Cambio di location per l'assemblea pubblica di sabato 9 novembre dal titolo “Liberiamo Napoli dalle violenze”. La decisione dopo gli omicidi di Emanuele Tufano, 15enne del rione Sanità ucciso il 24 ottobre scorso in una sparatoria con un altro gruppo di ragazzini, avvenuto in via Carminiello al Mercato, traversa di corso Umberto, e Santo Romano, 19enne colpito in pieno petto nella piazza centrale di San Sebastiano al Vesuvio, provincia di Napoli, al culmine di una lite scaturita da un pestone e una scarpa sporcata.

“Troppo soli, troppo precari, troppo inascoltati siamo stati in questi anni”

Stesso orario, le 10:00, ma da piazza Cavour ci si sposta a piazza del Gesù: sono tantissime infatti le adesioni che sono arrivate nel giro di pochi giorni, quindi la scelta di virare su una piazza più grande. “Un microfono aperto, un’assemblea per ascoltarci e prendere parola pubblica insieme – si legge nella nota firmata da Libera, Cgil, Uil e oltre 50 realtà tra associazioni, movimenti, sindacati, cooperative, mondo della Chiesa –. Perché troppo ai margini è rimasta la necessità di un piano straordinario di risorse per l’educazione. Troppo soli, troppo precari, troppo inascoltati siamo stati in questi anni. Un momento per rendere visibile lo straordinario lavoro che facciamo e per chiedere che le nostre pratiche innovative, generative, informali, collaborative diventino una politica pubblica. Perché abbia risorse, pensiero, continuità il lavoro di cura e di presa in carico che facciamo nelle comunità: nella scuola, nei territori”.

“Queste morti, ferite che colpiscono e interrogano Napoli ancora una volta”

“Le morti di Santo ed Emanuele sono davanti ai nostri occhi: una ferita che colpisce e interroga Napoli ancora una volta. In città e in provincia gli eventi criminosi commessi da giovani e adolescenti seminano morte, come purtroppo è accaduto anche a San Sebastiano al Vesuvio, dove per ‘futili motivi’ è stato colpito un altro giovane, Santo Romano, diciannove anni. La città metropolitana è fuori controllo. Decine e decine di ragazze e ragazzi – denunciano i promotori dell'iniziativa – hanno perso la vita in questi anni tra le strade della città: vite spezzate da guerre di camorra, da violenze urbane, dalla marginalità, da contesti che vanno liberati dall’ingiustizia, dalla prevaricazione e dalla sopraffazione.

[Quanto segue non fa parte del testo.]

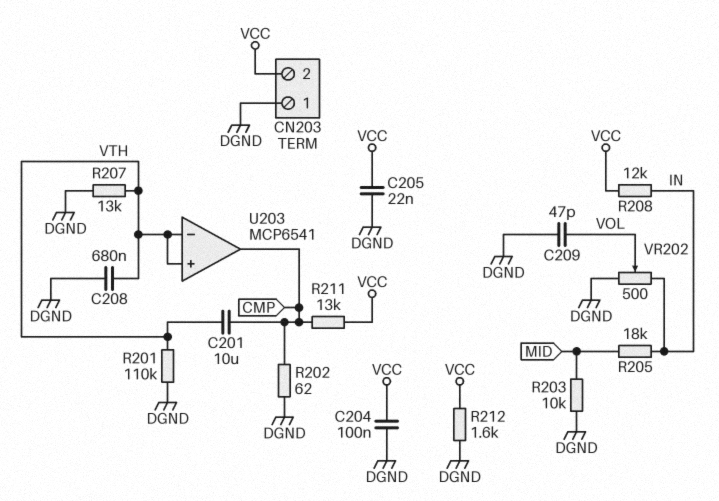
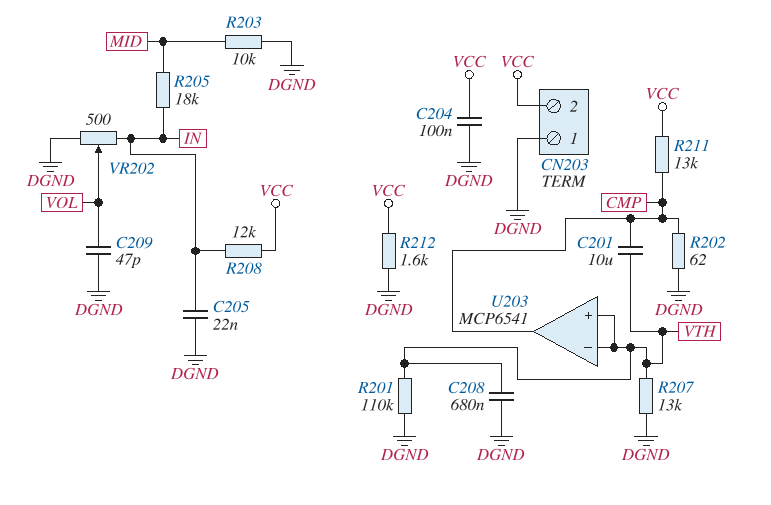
C205: 22nF (DGND, VCC) -> 22nF (DGND, IN)

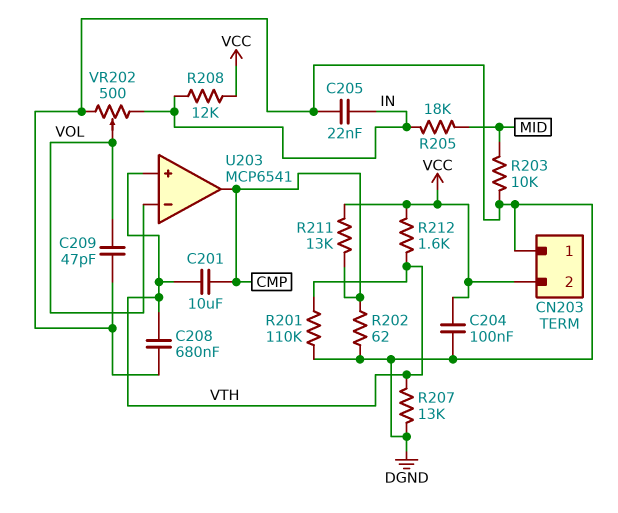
R212: 1.6k (DGND, VCC) -> 1.6k (VCC, VTH)
U203 pin in-: VTH -> VOL

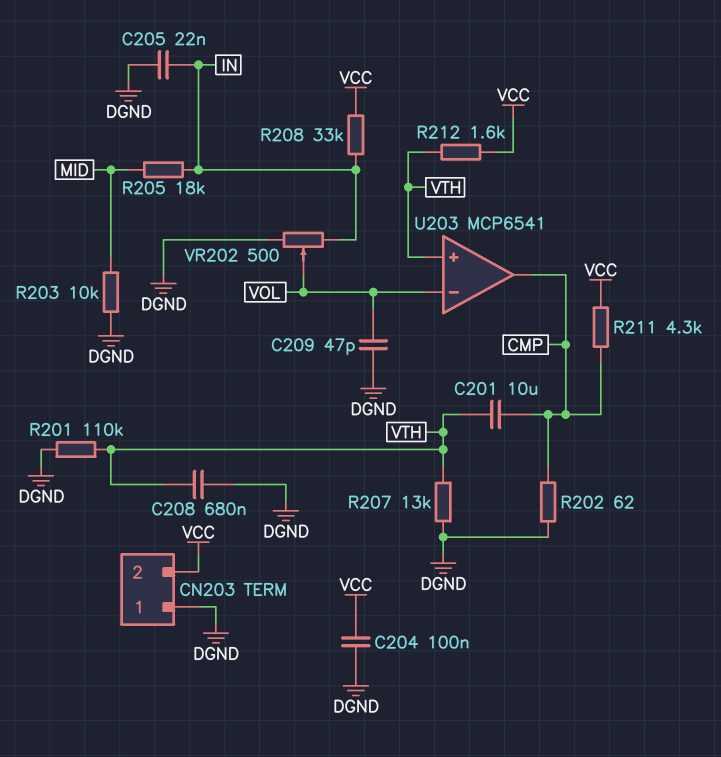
R208: 12k (IN, VCC) -> 33k (IN, VCC)
R211: 13k (CMP, VCC) -> 4.3k (CMP, VCC)

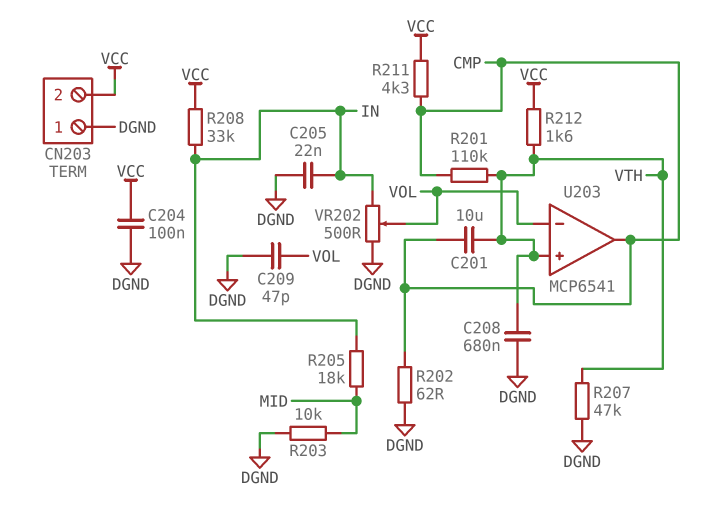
R201: 110k (DGND, VTH) -> 110k (CMP, VTH)
R207: 13k (DGND, VTH) -> 47k (DGND, VTH)

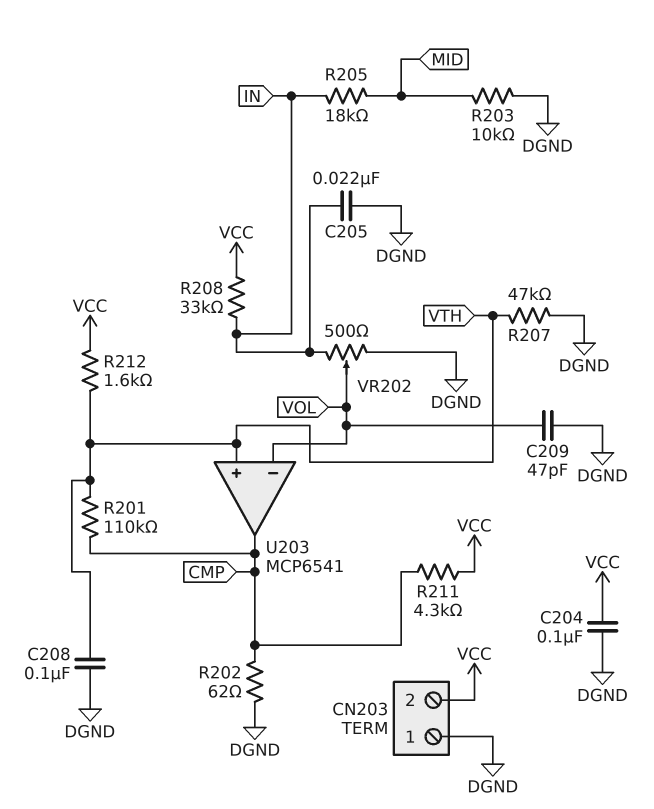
C201: 10uF (CMP, VTH) -> none
C208: 680nF (DGND, VTH) -> 100nF (DGND, VTH)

“Armi, troppe armi. Pistole, esplosivi, armi di medio e piccolo taglio circolano tra le strade, le piazze, i vicoli e le scuole della nostra Napoli e feriscono, ammazzano, provocando dolore e morte. Armi e droghe, troppo facili da acquistare. Armi e droghe che finiscono nelle mani di giovani, adolescenti, bambini. Armi che vengono utilizzate senza controllo di giorno come di notte, quando gran parte della città spesso è lasciata in balia di bande e criminalità”.

“Liberare Napoli dall’uso e dalla cultura delle armi”

“Liberare Napoli dall’uso e dalla cultura delle armi è l’urgenza di questo tempo. Che necessita di una strategia politica e culturale che deve strutturarsi e radicarsi nei luoghi e nel tempo. Sono passati trentanove anni dall’articolo di Giancarlo Siani che parlava dei muschilli, di minori sfruttati dalla camorra nei propri affari. E siamo ancora qui, a guardare attoniti ragazzini colpiti, coinvolti e travolti dalle stesse logiche violente; che anziché indebolirsi, sembrano radicarsi. Oggi quei minori dispersi, disperati, abbandonati non sono spariti, si sono moltiplicati e sono ancora più soli, più arrabbiati, senza controllo, capaci di commettere errori e tragedie terribili a causa dell’ambiente in cui nascono, crescono e vivono; ambiente fatto di codici, linguaggi, gerarchie violente e prive di morale. Minori inesistenti per la politica, le istituzioni e l’opinione pubblica, salvo attenzionarli sempre e solo dopo l’avvenire di queste tragedie”.

Serve che su Napoli e sulla Campania ci sia un “disegno” vero e lungimirante, frutto di un patto costante tra istituzioni, mondo del terzo settore, scuola, associazionismo, realtà imprenditoriali, chiese e realtà religiose: occorre un lavoro dignitoso, una sicurezza senza retorica, un controllo del territorio e un piano educativo straordinario che contempli interventi straordinari dagli asili all’età adulta, e non provvedimenti presi sull’onda mediatica e che puntano solo sulla repressione, senza prendere in carico le persone e i contesti.